On Maus, Book-Banning, and Common Sense

On Maus, Book-Banning, and Common Sense January 31, 2022

https://commons.wikimedia.org/wiki/File:DP_class_at_Schauenstein_camp.jpg; public domain

What is the most appropriate book for middle schoolers to read to learn about the Holocaust?

My own sons read Elie Wiesel’s Night when they were in 8th grade.  I also have the impression that Anne Frank is a very popular choice though it seems to me decreasingly so, perhaps because of the recognition that her story doesn’t cover the concentration camp experience.  Were I to choose, I might recommend Clara’s War by Clara Kramer, a sort of “Anne Frank had it easy (until their hiding place was found)” narrative in which 15-year-old Clara and two other families hide in a crawl space but we learn what happens in the ghetto due to an aunt who crosses back and forth and we learn about unlikely heroes in the form of their ethnic-German rescuer.

When I do a google search to see what experts are recommending, I see that the School Library Journal, in January of 2020, made recommendations including I Have Lived a Thousand Years: Growing up in the Holocaust by Livia Britton-Jackson, Hidden: A Child’s Story of the Holocaust by Loic Dauvillier, The Boy on the Wooden Box: How the Impossible Became Possible . . . On Schindler’s List by Leon Leyson, and others.  The Jewish Book Council‘s recommendations include Survivors Club by Michael Bornstein and the book-pair Whispers from the Camps and Whispers from the Ghetto by Kathy Kacer and Sharon E. McKay.  Only when I scroll down a bit further in the search results do I find the book Maus by Art Spiegelman, which appears among 16 others at Common Sense Media.

Which makes the media’s narrative that a school district in Tennessee is primitive and backwards and Holocaust denying because they have “banned” Maus incredibly frustrating.

The BBC headline four days ago was, “Tennessee school board bans teaching of Holocaust graphic novel Maus.”  Today in the Washington Post we read, “Art Spiegelman sees the new ban of his book ‘Maus’ as a ‘red alert’:

In the current sociopolitical climate, he views the Tennessee vote as no anomaly. “It’s part of a continuum, and just a harbinger of things to come,” Spiegelman says, adding that “the control of people’s thoughts is essential to all of this.”

As such school votes strategically aim to limit “what people can learn, what they can understand and think about,” he says, there is “at least one part of our political spectrum that seems to be very enthusiastic about” banning books.

“This is a red alert. It’s not just: ‘How dare they deny the Holocaust?’ ” he says with a mock gasp. “They’ll deny anything.”

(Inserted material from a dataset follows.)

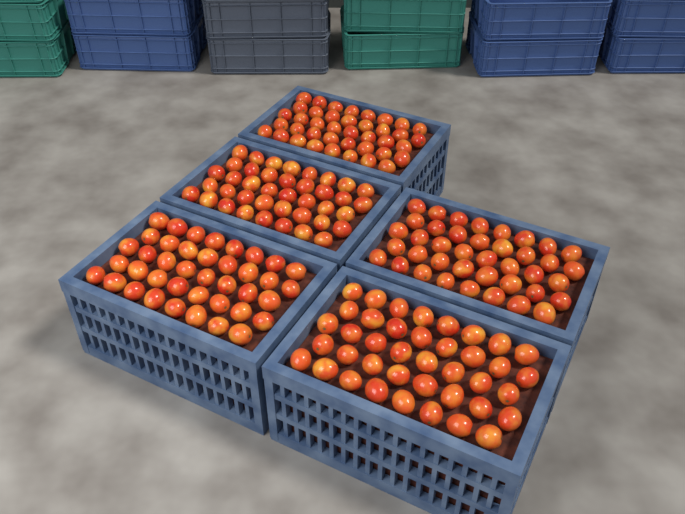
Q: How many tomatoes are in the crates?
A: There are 200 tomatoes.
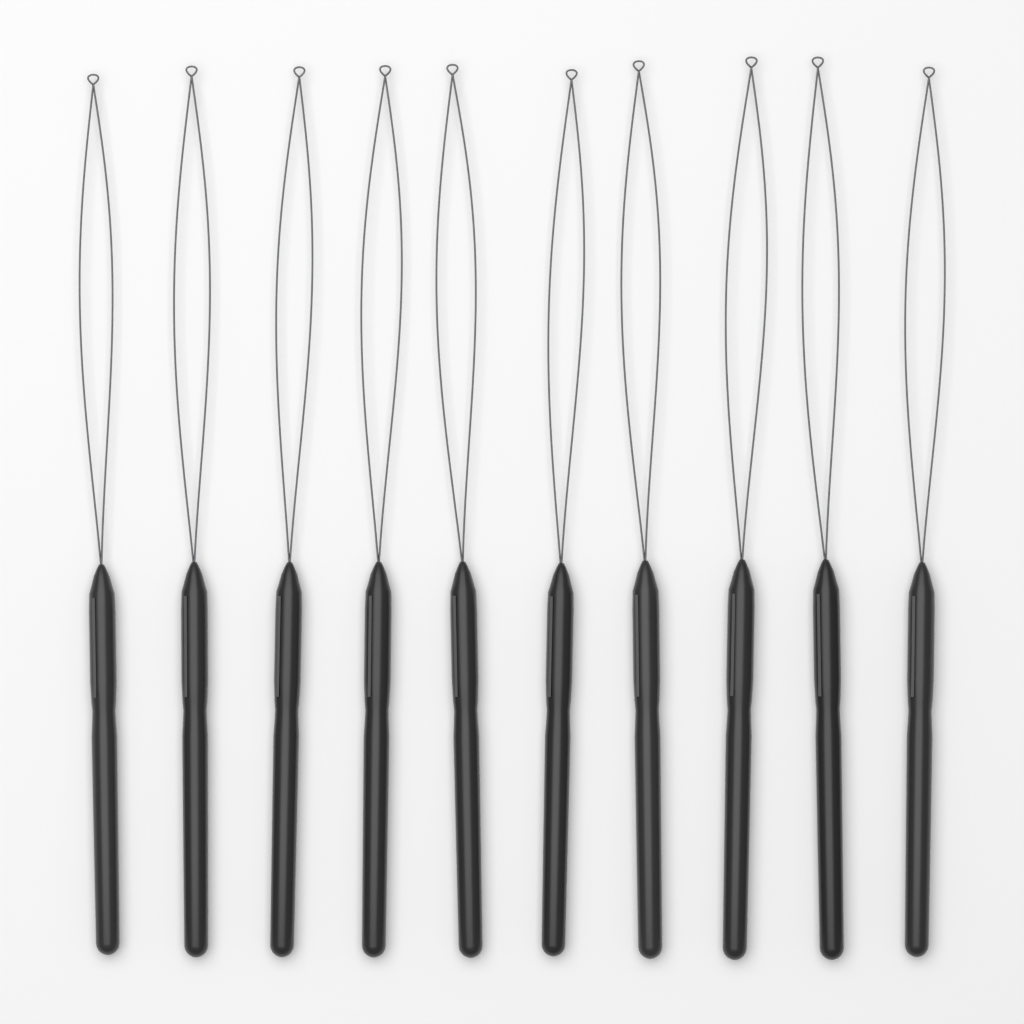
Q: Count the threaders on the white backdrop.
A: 10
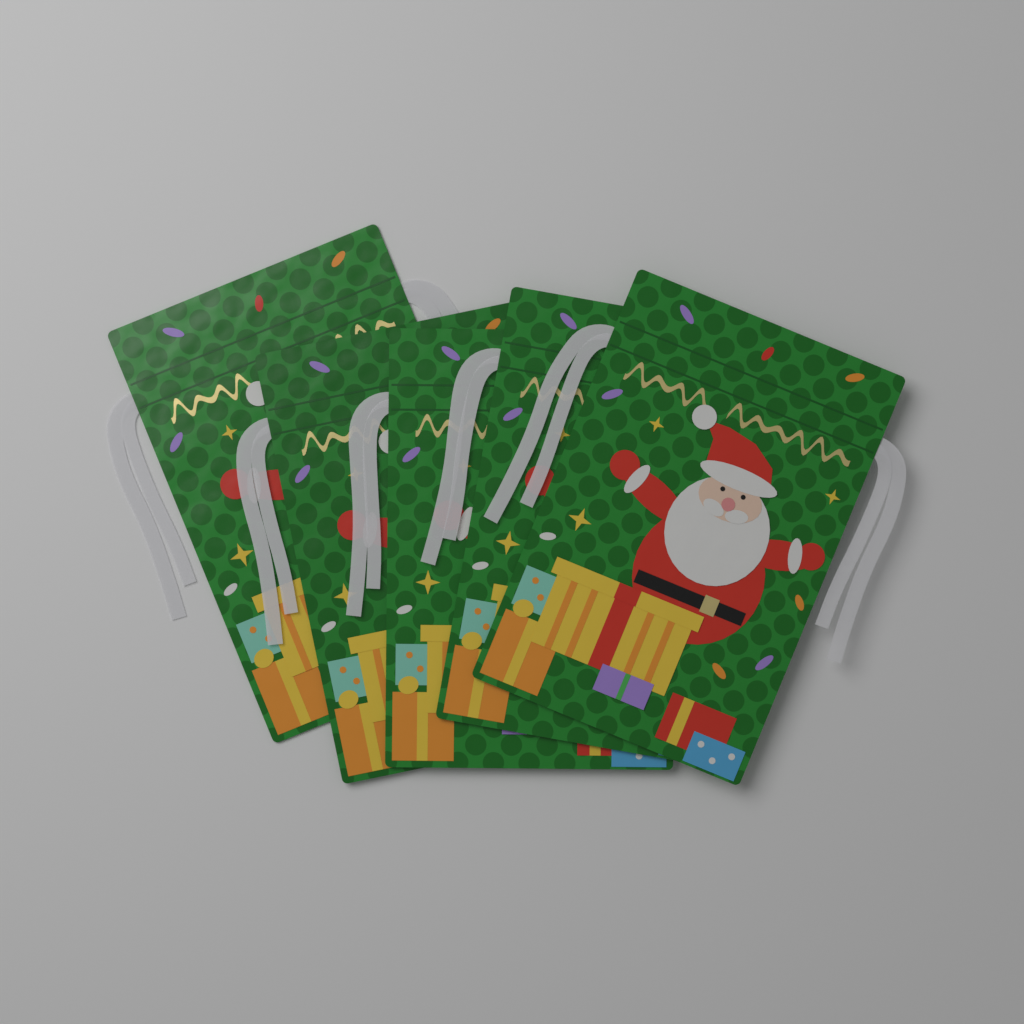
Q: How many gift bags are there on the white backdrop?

But if you take a closer look at the minutes of the board of education’s meeting, it becomes clear that the board had no intention of “banning” the book or removing education about the Holocaust from the curriculum.  The board members make it very clear they want to keep the unit but find a different “anchor” text for in-classroom study.  And they are not worried about “nudity” and profanity merely out of some misguided prudery, but instead, they worry that they will have issues with a school disciplinary policy that says, “saying the word ‘bitch’ is not permitted,” while assigning a text that includes this.  This was also a text from a pre-canned curriculum that was adopted without their usual oversight due to covid restrictions.

It is also clear even from a quick overview (I was unable to access the book itself as there are now numerous holds on library copies) that Maus is a complex book; it is not merely about survival as a Jew in Nazi-occupied Poland but about the author’s relationship with his father, a mother who committed suicide, and other challenging themes.   And just because the book is a graphic novel does not automatically mean it is the most appropriate means of teaching 8th graders, specifically.

But could this board of education — and recall that in other circumstances we are reminded that boards of education are humble volunteers from the community — have known what a firestorm this would have generated?  Perhaps if they had, they would have been more strategic and have done their homework to have presented an alternate choice.  But it is sad that their earnest efforts to find the right book have led to these accusations by people who are either uninterested in the truth or are perfectly willing to take advantage of this report to further their “anti-Red State” political objectives.

Image:  yes, I am deliberately not using a picture of concentration camp victims.  These are children at a DP (displaced persons) camp, post war.